Hi!
I have received a series of human poly-A RNA-seq samples (single-end 75 bp) which display suspicious mapping values. These samples have been mapped with STAR and show +/- 30-50% of reads "unmapped: reads too short". Previous samples done with the same method had only between 5 and 10%.
Despite the sharp drops of uniquely mapping reads the sequencing worked well (many genes detected, mapping to exons, splicing visible, ...).
After careful inspection of the reads I start to suspect a bacterial contamination as:
- Many of the blasted reads are a perfect match with E. Coli or other prokaryotes.
- These are not ribosomal reads (evaluated with BBDuk).
- They do not appear to contain the primers / adapter sequences used in the library preparation.
- If I map these reads to a hybrid E. Coli 16S - h38 genome I get 10-100 times more reads mapping to this E. Coli genome in these new samples than in the old ones.
I would like to evaluate the proportion of reads coming from prokaryotes (E. Coli?) in these samples.

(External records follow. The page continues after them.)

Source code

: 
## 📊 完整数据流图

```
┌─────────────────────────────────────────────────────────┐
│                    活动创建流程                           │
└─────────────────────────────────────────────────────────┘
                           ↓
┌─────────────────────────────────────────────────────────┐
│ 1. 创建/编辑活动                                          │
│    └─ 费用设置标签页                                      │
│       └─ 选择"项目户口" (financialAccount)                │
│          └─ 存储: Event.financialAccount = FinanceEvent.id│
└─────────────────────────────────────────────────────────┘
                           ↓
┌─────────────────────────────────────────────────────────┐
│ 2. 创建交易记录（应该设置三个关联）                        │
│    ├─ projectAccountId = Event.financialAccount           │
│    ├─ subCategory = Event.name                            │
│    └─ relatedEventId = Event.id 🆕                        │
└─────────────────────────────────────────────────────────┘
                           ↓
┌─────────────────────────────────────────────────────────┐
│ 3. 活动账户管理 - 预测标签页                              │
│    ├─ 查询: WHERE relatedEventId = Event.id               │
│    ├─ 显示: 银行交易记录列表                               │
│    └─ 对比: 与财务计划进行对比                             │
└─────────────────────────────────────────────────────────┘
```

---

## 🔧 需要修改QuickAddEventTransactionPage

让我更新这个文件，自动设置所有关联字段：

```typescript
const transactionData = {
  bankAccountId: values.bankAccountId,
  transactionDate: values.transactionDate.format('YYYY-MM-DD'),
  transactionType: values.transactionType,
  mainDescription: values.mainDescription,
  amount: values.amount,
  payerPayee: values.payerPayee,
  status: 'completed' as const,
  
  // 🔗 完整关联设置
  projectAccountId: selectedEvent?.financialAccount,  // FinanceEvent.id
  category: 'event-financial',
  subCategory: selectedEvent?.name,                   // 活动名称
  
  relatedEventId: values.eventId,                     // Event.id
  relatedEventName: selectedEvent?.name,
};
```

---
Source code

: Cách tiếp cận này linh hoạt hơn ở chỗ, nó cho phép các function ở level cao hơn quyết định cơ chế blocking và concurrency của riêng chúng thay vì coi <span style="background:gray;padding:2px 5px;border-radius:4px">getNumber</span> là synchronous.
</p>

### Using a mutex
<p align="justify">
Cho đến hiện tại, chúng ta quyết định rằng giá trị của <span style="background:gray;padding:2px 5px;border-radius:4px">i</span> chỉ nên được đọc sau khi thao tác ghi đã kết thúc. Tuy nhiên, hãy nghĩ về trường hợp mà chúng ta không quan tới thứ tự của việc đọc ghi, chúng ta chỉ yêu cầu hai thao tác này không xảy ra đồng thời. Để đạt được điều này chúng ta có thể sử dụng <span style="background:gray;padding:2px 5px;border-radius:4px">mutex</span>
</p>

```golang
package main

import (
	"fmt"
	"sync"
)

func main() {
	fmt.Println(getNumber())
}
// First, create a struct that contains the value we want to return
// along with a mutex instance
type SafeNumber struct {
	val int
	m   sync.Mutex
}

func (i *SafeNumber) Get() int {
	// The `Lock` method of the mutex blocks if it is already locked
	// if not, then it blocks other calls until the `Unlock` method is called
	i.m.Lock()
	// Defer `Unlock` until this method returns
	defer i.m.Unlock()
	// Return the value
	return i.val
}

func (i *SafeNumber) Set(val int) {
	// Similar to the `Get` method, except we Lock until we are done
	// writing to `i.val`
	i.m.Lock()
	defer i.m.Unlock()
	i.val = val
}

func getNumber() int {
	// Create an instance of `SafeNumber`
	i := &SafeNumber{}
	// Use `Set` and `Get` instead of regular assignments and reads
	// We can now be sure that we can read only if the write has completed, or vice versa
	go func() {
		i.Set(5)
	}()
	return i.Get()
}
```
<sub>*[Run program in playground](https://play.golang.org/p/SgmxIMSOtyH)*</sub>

As I am not familiar with the metagenomics field, I was wondering if someone could recommend a procedure to do so.
I am also open to other suggestions regarding the possible issues with these samples.
Thank you in advance!
try with
fastqscreen
. Index the E. coli genome, edit the configuration file. Fastqscreen prints our the contamination levels. Please increase the numbers of reads to be analyzed.